→ **EXCERPT TO READ**
________________________________________

4.3.3 Transferring State to the New Driver
The final recovery step restores the driver
state that existed at the time of the fault, permitting it to respond
to requests as if it had never failed. Thus, any configuration that
either the kernel or an application had downloaded to the driver must
be restored. The details of this final state transfer depend on the
device driver class. Some drivers are connection oriented. For
these, the state consists of the state of the connections
before the failure. The shadow re-opens the connections and restores
the state of each active connection with configuration calls. Other
drivers are request oriented. For these, the shadow restores the
state of the driver and then resubmits
to the driver any requests that were outstanding when the driver
crashed.
As an example, for a failed sound card driver, the shadow driver
resets the sound driver and all its open connections back to their
pre-failures state. Specifically, the shadow scans its list of open
connections and calls the open function in the driver to reopen
each connection. The shadow then walks its log of configuration
commands and replays any commands that set driver properties.
For some driver classes, the shadow cannot completely transfer its
state into the driver. However, it may be possible to compensate in
other, perhaps less elegant, ways. For example, a sound driver that
is recording sound stores the number of bytes it has recorded since
the last reset. After recovery, the sound driver initializes this
counter to zero. Because no interface call is provided to change the
counter value, the shadow driver must insert its "true" value into
the return argument list whenever the application reads the counter to
maintain the illusion that the driver has not crashed. The shadow can
do this because it receives control (on its replicated call) before
the kernel returns to user space.
After resetting driver and connection state, the shadow must handle
requests that were either outstanding when the driver crashed or
arrived while the driver was recovering. Unfortunately, shadow
drivers cannot guarantee exactly-once behavior for driver requests and
must rely on devices and higher levels of software to absorb duplicate
requests. For example, if a driver crashes after submitting a request
to a device but before notifying the kernel that the request has
completed, the shadow cannot know whether the request was actually
processed. During recovery, the shadow driver has two choices:
restart in-progress requests and risk duplication, or cancel the
request and risk lost data. For some device classes, such as disks or
networks, duplication is acceptable. However, other classes, such as
printers, may not tolerate duplicates. In these cases, the shadow
driver cancels outstanding requests, which may limit its ability to
mask failures.
After this final step, the driver has been
reinitialized, linked into the kernel, reloaded with its pre-failure
state, and is ready to process commands. At this point, the shadow driver
notifies the shadow manager, which sets the taps to restore
kernel-driver communication and reestablish passive-mode monitoring.
4.4 Active-Mode Proxying of Kernel Requests
While a shadow driver is restoring a failed driver, it is
also acting in place of the driver to conceal the failure and recovery
from applications and the kernel. The shadow driver's response to a
driver request depends on the driver class and request semantics. In
general, the shadow will take one of five actions: (1) respond with
information that it has recorded, (2) silently drop the
request, (3) queue the request for later processing, (4) block the
request until the driver recovers, or (5) report that the driver is
busy and the kernel or application should try again later. The choice
of strategy depends on the caller's expectations of the driver.
Writing a shadow driver that proxies for a failed driver requires
knowledge of the kernel-driver interface, interactions, and
requirements. For example, the kernel may require that some driver
functions never block, while others always block. Some kernel
requests are idempotent (e.g., many ioctl commands), permitting
duplicate requests to be dropped, while others return different
results on every call (e.g., many read requests). The shadow
for a driver class uses these requirements to select the response
strategy.

________________________________________

→ **RECORDS PROVIDED**

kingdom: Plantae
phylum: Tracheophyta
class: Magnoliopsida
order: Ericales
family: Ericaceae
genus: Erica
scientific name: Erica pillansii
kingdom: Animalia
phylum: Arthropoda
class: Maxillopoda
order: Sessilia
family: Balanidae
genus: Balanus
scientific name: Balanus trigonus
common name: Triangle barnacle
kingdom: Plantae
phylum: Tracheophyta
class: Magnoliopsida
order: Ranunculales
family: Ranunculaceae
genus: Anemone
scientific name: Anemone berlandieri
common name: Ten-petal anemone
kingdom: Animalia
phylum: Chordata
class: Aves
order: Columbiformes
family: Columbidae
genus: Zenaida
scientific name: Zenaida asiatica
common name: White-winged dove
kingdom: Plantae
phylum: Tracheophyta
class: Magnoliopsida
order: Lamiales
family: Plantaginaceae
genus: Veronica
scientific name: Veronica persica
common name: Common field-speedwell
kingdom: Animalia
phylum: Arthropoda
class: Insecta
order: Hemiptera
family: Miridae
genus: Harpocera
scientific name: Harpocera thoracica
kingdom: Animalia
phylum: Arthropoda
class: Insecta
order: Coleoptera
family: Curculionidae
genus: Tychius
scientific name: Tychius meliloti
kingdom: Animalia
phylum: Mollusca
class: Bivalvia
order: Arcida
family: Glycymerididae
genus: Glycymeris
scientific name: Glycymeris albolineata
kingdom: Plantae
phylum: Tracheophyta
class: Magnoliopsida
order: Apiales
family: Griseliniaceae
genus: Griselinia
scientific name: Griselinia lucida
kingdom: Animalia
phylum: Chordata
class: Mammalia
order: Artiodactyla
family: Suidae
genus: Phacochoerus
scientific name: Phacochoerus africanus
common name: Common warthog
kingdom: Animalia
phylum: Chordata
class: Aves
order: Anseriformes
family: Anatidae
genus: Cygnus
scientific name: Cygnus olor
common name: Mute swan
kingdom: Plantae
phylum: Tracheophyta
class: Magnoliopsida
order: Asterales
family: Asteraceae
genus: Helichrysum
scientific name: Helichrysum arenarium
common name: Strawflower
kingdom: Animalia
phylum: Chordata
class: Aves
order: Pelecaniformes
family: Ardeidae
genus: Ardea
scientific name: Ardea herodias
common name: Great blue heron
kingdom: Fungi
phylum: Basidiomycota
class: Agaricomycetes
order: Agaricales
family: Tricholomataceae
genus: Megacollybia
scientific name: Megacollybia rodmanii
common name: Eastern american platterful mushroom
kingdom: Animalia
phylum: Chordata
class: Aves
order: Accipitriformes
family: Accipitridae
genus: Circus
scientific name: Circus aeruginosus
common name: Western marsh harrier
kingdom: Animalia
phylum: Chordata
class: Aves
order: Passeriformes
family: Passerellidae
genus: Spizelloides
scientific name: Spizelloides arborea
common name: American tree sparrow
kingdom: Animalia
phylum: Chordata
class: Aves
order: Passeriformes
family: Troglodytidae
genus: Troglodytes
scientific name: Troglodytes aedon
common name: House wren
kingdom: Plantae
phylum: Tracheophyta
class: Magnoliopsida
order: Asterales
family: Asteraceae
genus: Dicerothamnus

________________________________________

→ **DIRECTIONS**
• 1. In the excerpt on shadow drivers, what does the shadow driver do with outstanding requests for device classes such as printers, which may not tolerate duplicates?
• 2. In the rows, write out every line starting at the line that contains "family: Columbidae" and ending at the line that contains "genus: Tychius", with both of those lines included.
The excerpt on shadow drivers and the rows come from different sources.

→ **SOLUTIONS BY TASK**
• 1. It cancels the outstanding requests.

• 2.
family: Columbidae
genus: Zenaida
scientific name: Zenaida asiatica
common name: White-winged dove
kingdom: Plantae
phylum: Tracheophyta
class: Magnoliopsida
order: Lamiales
family: Plantaginaceae
genus: Veronica
scientific name: Veronica persica
common name: Common field-speedwell
kingdom: Animalia
phylum: Arthropoda
class: Insecta
order: Hemiptera
family: Miridae
genus: Harpocera
scientific name: Harpocera thoracica
kingdom: Animalia
phylum: Arthropoda
class: Insecta
order: Coleoptera
family: Curculionidae
genus: Tychius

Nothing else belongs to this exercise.